Rather than controlling a story, silence allows critics to frame the debate. Republicans quickly seize on the lack of information, arguing Clinton must be hiding something, sometimes forcing Democrats to push her to release more details.
"It raises questions about _ again _ Clinton truthfulness, honesty and trust issues," said Republican pollster Neil Newhouse. "It puts those issues once again front and center. It goes beyond the issue of her health and more to 'What else aren't they telling us?'"
Newhouse said the trouble for Clinton lay in the fact that polls revealed a solid percentage of voters who were "tippable": They don't like either White House hopeful, but could be persuaded by events to fall in with one. Circumstances like Sunday _ not the fact that Clinton got sick but that her campaign was slow to reveal it _ "could very well snatch defeat from the jaws of victory," he said.
"When you have a crisis developing ... I come from the school where you need to deal with it immediately," said Steve Schale, a Democratic strategist in Florida who worked for Obama in 2008. "The quicker you can move on from things like this the better."
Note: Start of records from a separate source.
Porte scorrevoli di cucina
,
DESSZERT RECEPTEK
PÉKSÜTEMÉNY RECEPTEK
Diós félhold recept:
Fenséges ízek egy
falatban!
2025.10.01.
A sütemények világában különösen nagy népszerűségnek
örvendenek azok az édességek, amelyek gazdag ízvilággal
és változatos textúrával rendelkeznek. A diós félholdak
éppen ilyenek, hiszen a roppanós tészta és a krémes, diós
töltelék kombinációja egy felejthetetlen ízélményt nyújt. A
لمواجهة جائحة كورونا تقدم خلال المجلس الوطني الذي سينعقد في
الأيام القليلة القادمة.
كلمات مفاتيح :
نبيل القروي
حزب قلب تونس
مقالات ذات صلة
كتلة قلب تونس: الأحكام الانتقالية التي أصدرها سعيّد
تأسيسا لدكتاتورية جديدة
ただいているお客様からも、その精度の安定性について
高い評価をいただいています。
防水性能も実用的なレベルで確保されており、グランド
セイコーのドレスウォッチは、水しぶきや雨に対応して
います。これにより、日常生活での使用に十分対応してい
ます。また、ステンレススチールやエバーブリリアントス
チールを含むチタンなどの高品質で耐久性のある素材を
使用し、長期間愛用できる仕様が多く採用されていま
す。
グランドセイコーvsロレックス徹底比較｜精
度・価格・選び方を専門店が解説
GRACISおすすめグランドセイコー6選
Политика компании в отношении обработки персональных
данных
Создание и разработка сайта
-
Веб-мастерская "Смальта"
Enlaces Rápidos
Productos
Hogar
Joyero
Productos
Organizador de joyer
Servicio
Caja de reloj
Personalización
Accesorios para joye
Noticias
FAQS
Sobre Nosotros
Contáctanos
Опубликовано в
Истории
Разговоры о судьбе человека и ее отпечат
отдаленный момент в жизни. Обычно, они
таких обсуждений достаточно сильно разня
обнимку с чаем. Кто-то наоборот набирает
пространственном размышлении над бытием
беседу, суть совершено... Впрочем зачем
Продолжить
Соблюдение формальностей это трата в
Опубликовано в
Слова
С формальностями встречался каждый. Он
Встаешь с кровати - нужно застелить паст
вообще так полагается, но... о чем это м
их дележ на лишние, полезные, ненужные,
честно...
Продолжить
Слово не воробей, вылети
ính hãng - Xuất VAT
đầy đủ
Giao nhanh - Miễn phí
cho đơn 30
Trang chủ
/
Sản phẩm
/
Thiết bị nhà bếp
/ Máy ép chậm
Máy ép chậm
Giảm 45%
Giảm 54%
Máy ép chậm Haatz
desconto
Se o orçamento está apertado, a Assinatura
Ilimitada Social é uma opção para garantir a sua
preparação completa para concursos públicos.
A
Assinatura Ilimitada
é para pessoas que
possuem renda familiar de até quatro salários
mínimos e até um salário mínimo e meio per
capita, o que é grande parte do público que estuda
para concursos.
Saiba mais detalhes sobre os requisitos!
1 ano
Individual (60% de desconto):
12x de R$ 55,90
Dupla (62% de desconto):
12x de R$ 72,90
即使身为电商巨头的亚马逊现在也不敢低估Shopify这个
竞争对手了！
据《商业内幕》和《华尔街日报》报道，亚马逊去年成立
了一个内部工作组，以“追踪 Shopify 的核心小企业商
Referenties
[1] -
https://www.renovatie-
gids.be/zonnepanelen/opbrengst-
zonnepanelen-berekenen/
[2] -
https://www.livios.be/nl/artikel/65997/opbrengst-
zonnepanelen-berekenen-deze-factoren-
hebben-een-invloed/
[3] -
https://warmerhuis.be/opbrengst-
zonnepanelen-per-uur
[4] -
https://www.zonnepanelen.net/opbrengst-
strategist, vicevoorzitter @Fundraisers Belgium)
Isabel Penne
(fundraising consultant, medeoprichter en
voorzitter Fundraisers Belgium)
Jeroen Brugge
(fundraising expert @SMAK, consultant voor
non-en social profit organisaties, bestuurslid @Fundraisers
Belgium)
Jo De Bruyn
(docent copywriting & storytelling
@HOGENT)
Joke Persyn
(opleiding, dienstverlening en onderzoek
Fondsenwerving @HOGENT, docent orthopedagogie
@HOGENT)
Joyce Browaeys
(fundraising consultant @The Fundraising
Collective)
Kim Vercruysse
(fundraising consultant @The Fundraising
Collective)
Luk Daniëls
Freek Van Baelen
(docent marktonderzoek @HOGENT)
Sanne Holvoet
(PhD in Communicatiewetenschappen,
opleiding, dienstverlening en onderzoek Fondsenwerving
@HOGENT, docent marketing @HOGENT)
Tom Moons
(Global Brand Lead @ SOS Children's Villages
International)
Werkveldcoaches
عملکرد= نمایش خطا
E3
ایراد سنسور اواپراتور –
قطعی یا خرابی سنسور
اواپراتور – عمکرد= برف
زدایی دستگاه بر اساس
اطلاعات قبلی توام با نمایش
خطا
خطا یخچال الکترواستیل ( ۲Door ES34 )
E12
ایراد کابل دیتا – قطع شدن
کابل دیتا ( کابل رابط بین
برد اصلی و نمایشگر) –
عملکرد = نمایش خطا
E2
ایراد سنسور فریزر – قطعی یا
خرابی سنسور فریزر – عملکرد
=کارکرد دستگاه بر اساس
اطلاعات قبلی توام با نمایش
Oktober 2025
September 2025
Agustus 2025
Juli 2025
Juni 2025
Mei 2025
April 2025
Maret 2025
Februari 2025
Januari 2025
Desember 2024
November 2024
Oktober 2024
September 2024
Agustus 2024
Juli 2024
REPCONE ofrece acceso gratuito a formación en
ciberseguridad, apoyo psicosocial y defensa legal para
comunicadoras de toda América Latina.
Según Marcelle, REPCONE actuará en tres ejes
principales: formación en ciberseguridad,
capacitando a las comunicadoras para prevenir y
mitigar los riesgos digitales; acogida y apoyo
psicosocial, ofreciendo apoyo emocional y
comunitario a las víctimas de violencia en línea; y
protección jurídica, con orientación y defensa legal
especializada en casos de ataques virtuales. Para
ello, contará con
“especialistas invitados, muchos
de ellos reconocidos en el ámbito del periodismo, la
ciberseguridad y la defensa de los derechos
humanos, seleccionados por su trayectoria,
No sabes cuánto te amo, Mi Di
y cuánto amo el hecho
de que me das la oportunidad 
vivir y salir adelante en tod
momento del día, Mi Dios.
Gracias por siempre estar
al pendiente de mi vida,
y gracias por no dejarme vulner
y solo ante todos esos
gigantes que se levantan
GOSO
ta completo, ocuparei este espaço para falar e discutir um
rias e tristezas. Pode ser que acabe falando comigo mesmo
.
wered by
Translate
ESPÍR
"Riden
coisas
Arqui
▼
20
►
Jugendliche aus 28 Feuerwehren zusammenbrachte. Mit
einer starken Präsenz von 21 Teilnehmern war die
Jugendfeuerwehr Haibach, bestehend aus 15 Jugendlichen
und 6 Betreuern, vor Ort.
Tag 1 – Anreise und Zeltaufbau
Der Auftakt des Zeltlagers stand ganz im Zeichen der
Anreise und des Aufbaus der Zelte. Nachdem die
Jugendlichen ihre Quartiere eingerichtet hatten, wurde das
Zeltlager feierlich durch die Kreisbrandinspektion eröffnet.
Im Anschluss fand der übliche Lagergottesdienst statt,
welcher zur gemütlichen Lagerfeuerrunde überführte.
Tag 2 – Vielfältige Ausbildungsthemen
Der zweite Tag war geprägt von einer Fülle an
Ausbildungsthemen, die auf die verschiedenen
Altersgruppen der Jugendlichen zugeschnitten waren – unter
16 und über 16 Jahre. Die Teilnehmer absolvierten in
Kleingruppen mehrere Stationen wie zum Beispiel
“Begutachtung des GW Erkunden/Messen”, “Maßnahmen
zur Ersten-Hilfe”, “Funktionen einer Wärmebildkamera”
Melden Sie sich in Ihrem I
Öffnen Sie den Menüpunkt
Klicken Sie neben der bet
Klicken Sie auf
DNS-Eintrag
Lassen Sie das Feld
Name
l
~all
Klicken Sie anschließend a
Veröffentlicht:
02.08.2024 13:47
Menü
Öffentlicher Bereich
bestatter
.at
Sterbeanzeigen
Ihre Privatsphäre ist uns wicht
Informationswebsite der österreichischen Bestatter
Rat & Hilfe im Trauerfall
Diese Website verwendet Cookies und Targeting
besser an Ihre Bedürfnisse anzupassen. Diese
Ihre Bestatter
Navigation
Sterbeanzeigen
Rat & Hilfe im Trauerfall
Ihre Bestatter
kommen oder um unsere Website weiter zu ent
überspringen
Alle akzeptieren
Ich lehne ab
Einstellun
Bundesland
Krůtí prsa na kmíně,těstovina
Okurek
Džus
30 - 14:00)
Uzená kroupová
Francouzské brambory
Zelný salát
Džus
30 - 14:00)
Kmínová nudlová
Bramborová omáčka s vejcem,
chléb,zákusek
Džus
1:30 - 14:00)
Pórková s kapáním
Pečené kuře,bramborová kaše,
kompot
But Schale praised Clinton for quickly saying she regretted dismissing half of Trump's supporters as a "basket of deplorables" or racist, sexist, homophobic or xenophobic while at a fundraiser Friday. "The 'deplorable' comment was an unfortunate error," he said. "But she came out pretty quickly and owned it."
Clinton is trusted slightly more than her Republican rival, Donald Trump, but it's nothing for her campaign to cheer about: Only 35 percent of those surveyed in an ABC/Washington Post poll released Sunday found her honest and trustworthy, compared with just 31 percent for him.
Clinton's campaign said Monday that it regretted the slow response and planned to release additional informational about her health in the coming days.
Clinton has released more details than Trump has by far, including a two-page letter from her doctor in 2015 and decades of tax returns. Trump has not released his tax returns and has released only a letter from his doctor that has been mocked. "If elected, Mr. Trump, I can state unequivocally, will be the healthiest individual elected to the presidency," gastroenterologist Harold Bornstein wrote.
Paul Begala, a Democratic strategist and longtime Clinton family ally who is working for a political action committee supporting her, said: "The rules are different. Everything she does we're going to process through a lens of, 'Oh, she's dishonest.'"
Scott Surovell, a Democratic state senator from Virginia, said there was a double standard when it came to Clinton, that she was treated differently than Trump or other candidates. "She's the most scrutinized woman in the world," he said.